Exercise prompt >>
This task calls for copying every line of the records that includes the word "levels".

START Data for analysis

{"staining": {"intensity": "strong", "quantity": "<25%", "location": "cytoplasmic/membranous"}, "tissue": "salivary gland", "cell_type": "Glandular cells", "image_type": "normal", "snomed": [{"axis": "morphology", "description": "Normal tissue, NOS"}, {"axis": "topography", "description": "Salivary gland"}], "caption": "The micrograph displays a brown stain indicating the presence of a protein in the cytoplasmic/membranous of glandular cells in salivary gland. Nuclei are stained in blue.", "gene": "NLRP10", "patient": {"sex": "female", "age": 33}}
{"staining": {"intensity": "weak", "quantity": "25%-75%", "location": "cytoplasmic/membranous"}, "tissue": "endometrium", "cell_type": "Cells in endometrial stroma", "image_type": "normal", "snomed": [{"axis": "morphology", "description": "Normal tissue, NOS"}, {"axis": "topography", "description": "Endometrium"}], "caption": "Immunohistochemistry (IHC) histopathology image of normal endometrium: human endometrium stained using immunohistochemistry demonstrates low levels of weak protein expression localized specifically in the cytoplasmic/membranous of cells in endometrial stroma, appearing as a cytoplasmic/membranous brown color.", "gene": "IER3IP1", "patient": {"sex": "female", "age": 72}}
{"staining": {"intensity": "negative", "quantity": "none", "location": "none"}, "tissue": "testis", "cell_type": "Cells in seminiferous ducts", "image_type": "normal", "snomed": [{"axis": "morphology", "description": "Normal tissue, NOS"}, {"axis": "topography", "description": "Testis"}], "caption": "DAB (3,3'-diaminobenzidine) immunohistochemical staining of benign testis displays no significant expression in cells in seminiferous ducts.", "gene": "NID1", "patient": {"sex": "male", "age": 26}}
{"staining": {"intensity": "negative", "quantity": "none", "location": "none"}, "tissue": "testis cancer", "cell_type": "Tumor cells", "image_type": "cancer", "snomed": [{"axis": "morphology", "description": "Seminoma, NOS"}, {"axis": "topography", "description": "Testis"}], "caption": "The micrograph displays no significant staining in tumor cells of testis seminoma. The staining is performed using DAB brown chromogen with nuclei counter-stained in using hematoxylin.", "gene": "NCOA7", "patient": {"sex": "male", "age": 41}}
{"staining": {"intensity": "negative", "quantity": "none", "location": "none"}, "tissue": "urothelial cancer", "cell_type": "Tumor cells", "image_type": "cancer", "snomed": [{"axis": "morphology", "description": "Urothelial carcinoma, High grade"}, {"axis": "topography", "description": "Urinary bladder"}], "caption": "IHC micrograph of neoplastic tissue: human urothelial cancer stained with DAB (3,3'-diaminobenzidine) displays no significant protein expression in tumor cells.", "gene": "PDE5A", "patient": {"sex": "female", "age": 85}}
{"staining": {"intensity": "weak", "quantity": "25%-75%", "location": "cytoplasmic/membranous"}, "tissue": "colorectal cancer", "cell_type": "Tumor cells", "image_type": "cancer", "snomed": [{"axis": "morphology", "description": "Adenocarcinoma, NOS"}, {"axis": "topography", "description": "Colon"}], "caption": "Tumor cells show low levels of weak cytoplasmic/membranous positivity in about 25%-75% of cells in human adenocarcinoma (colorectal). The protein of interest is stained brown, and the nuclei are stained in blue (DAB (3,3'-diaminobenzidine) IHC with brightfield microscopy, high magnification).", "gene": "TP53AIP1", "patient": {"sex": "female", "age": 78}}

END Data for analysis

Reply >>
{"staining": {"intensity": "weak", "quantity": "25%-75%", "location": "cytoplasmic/membranous"}, "tissue": "endometrium", "cell_type": "Cells in endometrial stroma", "image_type": "normal", "snomed": [{"axis": "morphology", "description": "Normal tissue, NOS"}, {"axis": "topography", "description": "Endometrium"}], "caption": "Immunohistochemistry (IHC) histopathology image of normal endometrium: human endometrium stained using immunohistochemistry demonstrates low levels of weak protein expression localized specifically in the cytoplasmic/membranous of cells in endometrial stroma, appearing as a cytoplasmic/membranous brown color.", "gene": "IER3IP1", "patient": {"sex": "female", "age": 72}}
{"staining": {"intensity": "weak", "quantity": "25%-75%", "location": "cytoplasmic/membranous"}, "tissue": "colorectal cancer", "cell_type": "Tumor cells", "image_type": "cancer", "snomed": [{"axis": "morphology", "description": "Adenocarcinoma, NOS"}, {"axis": "topography", "description": "Colon"}], "caption": "Tumor cells show low levels of weak cytoplasmic/membranous positivity in about 25%-75% of cells in human adenocarcinoma (colorectal). The protein of interest is stained brown, and the nuclei are stained in blue (DAB (3,3'-diaminobenzidine) IHC with brightfield microscopy, high magnification).", "gene": "TP53AIP1", "patient": {"sex": "female", "age": 78}}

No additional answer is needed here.